* _Work order 1_:
Answer these questions about the post on the C++11 range-based for loop.
(a) What form does the range-based for loop have?
(b) What kind of reference is the __range variable made?
(c) What will __range be when the expression is a brace initializer list?
* _Work order 2_:
Carry on writing the post about the C++11 range-based for loop from the point where it ends.

* _Document passage_:
"""
C++11 range-based for
loop
On the surface, the new range-based for
loop may seem like a simple feature, perhaps the simplest of all the core language changes in C++11. However, like with most higher-level abstractions, there are quite a few nuances once we start digging a little bit deeper. So in this post I am going to dig a little bit deeper with the intent to get a better understanding of this feature as well as the contexts in which it can and cannot be used.
The range-based for
loop has the following form:
for ( declaration : expression ) statement
According to the standard, this is equivalent to the the following plain for
loop:
1 { 2 auto&& __range = expression; 3 for (auto __begin = begin-expression, 4 __end = end-expression; 5 __begin != __end; 6 ++__begin) 7 { 8 declaration = *__begin; 9 statement 10 } 11 }
Note that when the standard says equivalent, it means that the resulting logic is equivalent and not that this is the actual translation; in particular, the variable names (e.g., __range
, __begin
, etc.) are for exposition only and cannot be referred to by the application.
Ok, the equivalent plain for
loop version looks quite a bit more complicated compared to the range-based one. Let’s start our examination with the __range
initialization (line 2). We use automatic type deduction to determine the type of the range variable based on the initializing expression. Note also that the resulting variable is made an r-value reference. This is done to allow us to iterate over temporaries without making any copies and without imposing additional const
restrictions. To see where the use of the r-value reference becomes important, consider this example:
std::vector<int> f (); for (int& x: f ()) x = 0;
What can we have for the expression? Well, it can be a standard container, an array, a brace initializer list (in which case __range
will be std::initializer_list
), or anything that supports the concept of iteration by providing suitable begin()
and end()
"""
* _Data extracts_:
"""
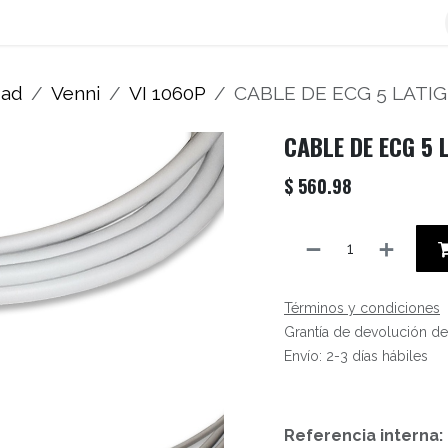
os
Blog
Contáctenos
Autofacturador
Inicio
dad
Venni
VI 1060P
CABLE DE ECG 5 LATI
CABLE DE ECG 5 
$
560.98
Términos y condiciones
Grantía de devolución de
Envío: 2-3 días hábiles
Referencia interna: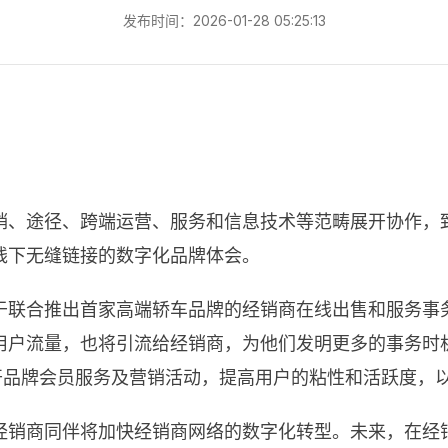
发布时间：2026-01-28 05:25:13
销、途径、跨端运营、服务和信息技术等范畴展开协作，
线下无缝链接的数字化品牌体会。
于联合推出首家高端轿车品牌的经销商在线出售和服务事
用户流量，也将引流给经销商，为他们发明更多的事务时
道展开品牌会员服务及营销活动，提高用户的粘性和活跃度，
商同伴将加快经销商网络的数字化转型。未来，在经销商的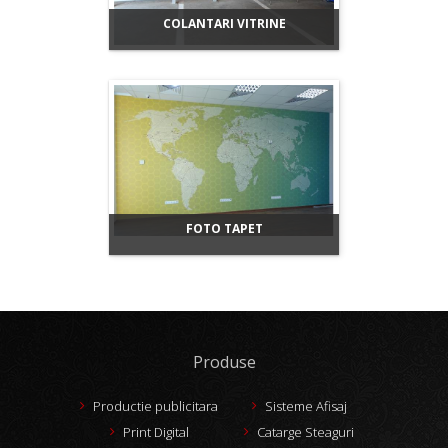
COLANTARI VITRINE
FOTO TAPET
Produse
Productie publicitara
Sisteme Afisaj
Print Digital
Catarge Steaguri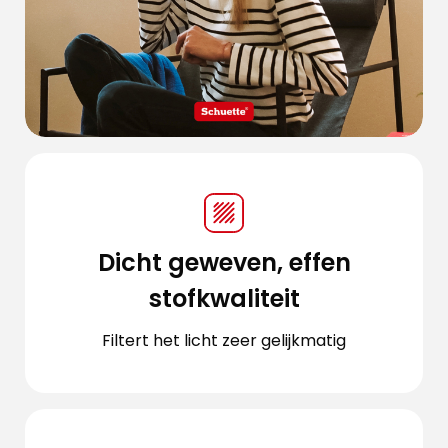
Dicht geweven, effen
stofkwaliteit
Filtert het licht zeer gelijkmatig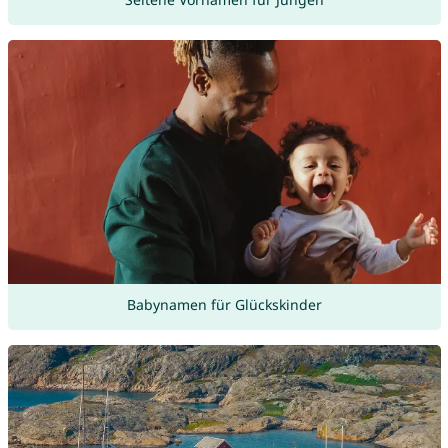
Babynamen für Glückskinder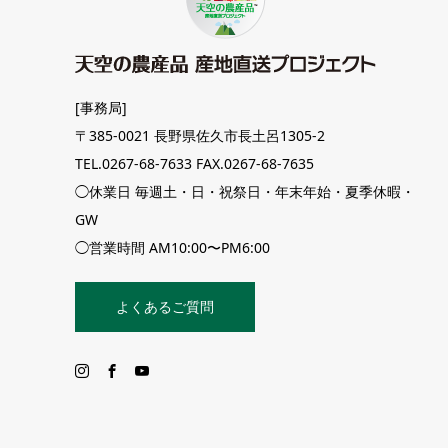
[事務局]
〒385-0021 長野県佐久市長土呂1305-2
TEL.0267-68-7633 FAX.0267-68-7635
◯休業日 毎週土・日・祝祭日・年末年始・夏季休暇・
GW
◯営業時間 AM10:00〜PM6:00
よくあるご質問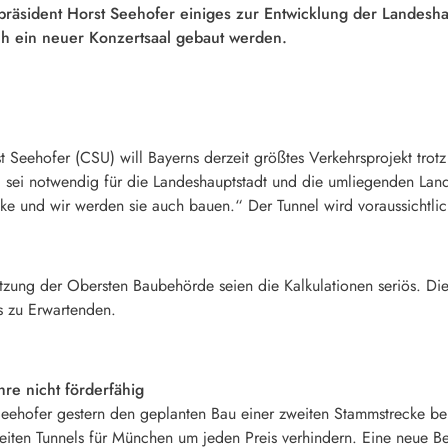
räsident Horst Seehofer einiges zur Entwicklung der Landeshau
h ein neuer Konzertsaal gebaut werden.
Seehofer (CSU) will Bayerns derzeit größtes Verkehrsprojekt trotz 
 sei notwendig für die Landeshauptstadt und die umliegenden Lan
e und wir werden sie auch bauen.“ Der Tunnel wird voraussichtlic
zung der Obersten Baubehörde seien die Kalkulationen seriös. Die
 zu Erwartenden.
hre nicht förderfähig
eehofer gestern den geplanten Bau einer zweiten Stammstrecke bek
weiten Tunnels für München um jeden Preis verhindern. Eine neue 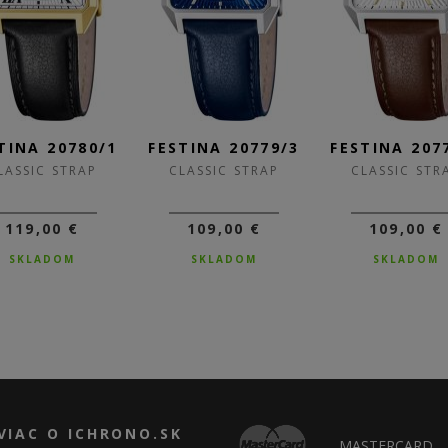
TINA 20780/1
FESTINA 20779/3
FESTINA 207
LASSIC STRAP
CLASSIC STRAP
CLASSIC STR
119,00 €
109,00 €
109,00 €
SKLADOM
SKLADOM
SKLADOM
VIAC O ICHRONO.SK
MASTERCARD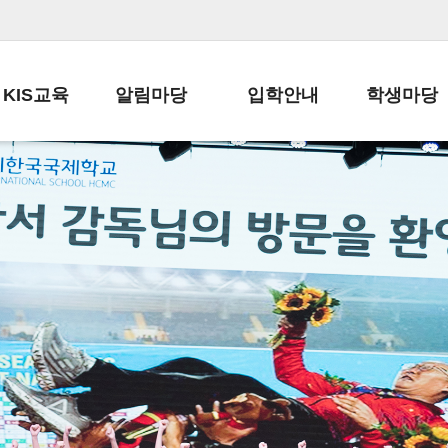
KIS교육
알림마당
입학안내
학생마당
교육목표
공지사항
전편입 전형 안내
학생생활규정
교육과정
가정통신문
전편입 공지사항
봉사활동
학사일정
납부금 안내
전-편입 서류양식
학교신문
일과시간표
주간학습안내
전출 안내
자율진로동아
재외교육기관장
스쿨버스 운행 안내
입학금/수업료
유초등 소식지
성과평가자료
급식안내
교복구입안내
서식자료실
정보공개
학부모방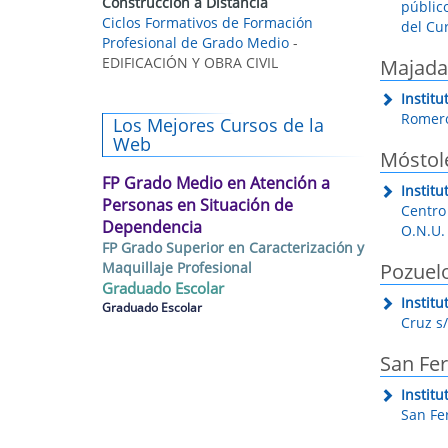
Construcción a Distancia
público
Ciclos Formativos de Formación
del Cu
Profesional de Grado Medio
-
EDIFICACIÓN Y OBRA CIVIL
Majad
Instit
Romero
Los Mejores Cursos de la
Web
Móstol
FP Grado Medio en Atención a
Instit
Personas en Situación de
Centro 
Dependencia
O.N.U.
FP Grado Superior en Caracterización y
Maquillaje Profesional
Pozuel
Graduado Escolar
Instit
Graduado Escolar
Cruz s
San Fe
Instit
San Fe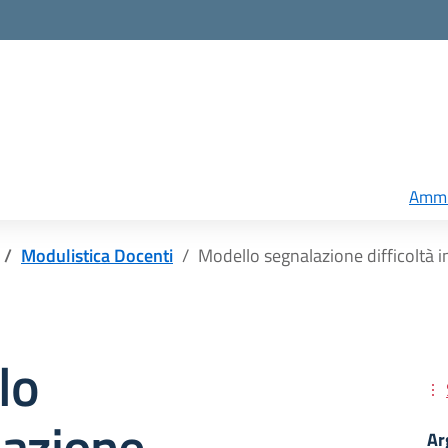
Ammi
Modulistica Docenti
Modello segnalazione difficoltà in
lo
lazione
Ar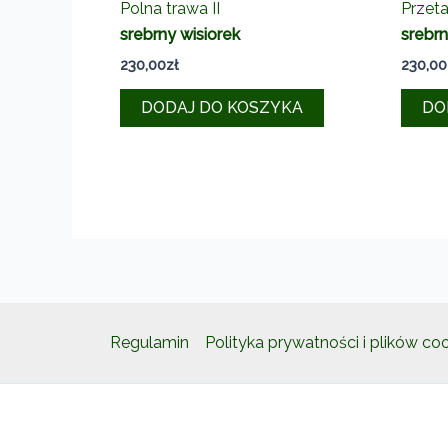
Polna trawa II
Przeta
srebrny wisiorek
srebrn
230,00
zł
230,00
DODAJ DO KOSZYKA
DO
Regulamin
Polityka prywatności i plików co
"""
* _Task output 1_:
(a) for ( declaration : expression ) statement
(b) An r-value reference.
(c) std::initializer_list

* _Task output 2_:
functions. Here are a few examples:
int primes[] = {1, 2, 3, 5, 7, 11}; for (int x: primes) ...; for (int x: {1, 2, 3, 5, 7, 11}) ...; template <typename T> struct istream_range { typedef std::istream_iterator<T> iterator_type; istream_range (std::istream& is): is_ (is) {} iterator_type begin () const { return iterator_type (is_); } iterator_type end () const { return iterator_type (); } private: std::istream& is_; }; for (int x: istream_range<int> (cin)) ...;
The begin-expression and end-expression (lines 3 and 4) are determined as follows:
- If expression is an array, then begin-expression and end-expression are
__range
and__range + __bound
, respectively, where__bound
is the array bound. - If expression is of a class type that declares
begin()
andend()
member functions, then begin-expression and end-expression are__range.begin()
and__range.end()
, respectively. - Otherwise, begin-expression and end-expression are
begin(__range)
andend(__range)
, respectively, where thebegin()
andend()
functions are looked up using the argument-dependent lookup (ADL) which also includes thestd
namespace.
With arrays taken care of by the first rule, the second rule makes sure that all the standard containers as well as all the user-defined ones that follow the standard sequence interface will work with range-based for
out of the box. For example, in ODB (an ORM for C++), we have the container-like result
class template which allows iteration over the query result. Because it has the standard sequence interface with a forward iterator, we didn’t have to do anything extra to make it work with range-based for
.
The last rule (the fallback to the free-standing begin()
and end()
functions) allows us to non-invasively adapt an existing container to the range-based for
loop interface.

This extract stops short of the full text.